ACTION ITEM →
Among the lines of the data, copy those that hold "could".

═════ EXERCISE DATA ═════

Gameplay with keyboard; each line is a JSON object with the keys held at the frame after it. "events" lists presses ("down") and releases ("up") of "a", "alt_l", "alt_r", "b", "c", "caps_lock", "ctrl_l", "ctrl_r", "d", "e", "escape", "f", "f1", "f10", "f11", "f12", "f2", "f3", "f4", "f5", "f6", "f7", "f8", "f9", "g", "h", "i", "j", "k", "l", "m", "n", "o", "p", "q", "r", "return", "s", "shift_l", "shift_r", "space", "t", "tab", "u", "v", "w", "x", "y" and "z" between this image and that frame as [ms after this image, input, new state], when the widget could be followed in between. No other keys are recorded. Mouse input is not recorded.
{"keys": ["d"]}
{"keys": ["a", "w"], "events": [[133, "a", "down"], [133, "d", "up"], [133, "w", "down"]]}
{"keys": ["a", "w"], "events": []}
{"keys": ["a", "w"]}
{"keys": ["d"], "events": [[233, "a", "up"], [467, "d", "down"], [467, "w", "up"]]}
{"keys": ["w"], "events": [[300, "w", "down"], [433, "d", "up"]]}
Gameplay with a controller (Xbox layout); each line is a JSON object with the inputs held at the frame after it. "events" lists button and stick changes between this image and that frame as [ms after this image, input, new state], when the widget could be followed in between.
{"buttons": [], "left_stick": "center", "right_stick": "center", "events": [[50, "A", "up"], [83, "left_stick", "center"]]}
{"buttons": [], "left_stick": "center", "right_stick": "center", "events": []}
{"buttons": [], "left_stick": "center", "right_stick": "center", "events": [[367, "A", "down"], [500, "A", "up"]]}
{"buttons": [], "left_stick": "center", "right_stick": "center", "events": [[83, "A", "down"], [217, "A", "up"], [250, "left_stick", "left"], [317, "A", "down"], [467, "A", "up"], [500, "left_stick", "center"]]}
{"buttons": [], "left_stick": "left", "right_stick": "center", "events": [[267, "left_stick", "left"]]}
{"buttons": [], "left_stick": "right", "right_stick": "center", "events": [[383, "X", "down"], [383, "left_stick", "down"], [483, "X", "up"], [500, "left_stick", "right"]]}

═════

ANSWER AREA →
Gameplay with keyboard; each line is a JSON object with the keys held at the frame after it. "events" lists presses ("down") and releases ("up") of "a", "alt_l", "alt_r", "b", "c", "caps_lock", "ctrl_l", "ctrl_r", "d", "e", "escape", "f", "f1", "f10", "f11", "f12", "f2", "f3", "f4", "f5", "f6", "f7", "f8", "f9", "g", "h", "i", "j", "k", "l", "m", "n", "o", "p", "q", "r", "return", "s", "shift_l", "shift_r", "space", "t", "tab", "u", "v", "w", "x", "y" and "z" between this image and that frame as [ms after this image, input, new state], when the widget could be followed in between. No other keys are recorded. Mouse input is not recorded.
Gameplay with a controller (Xbox layout); each line is a JSON object with the inputs held at the frame after it. "events" lists button and stick changes between this image and that frame as [ms after this image, input, new state], when the widget could be followed in between.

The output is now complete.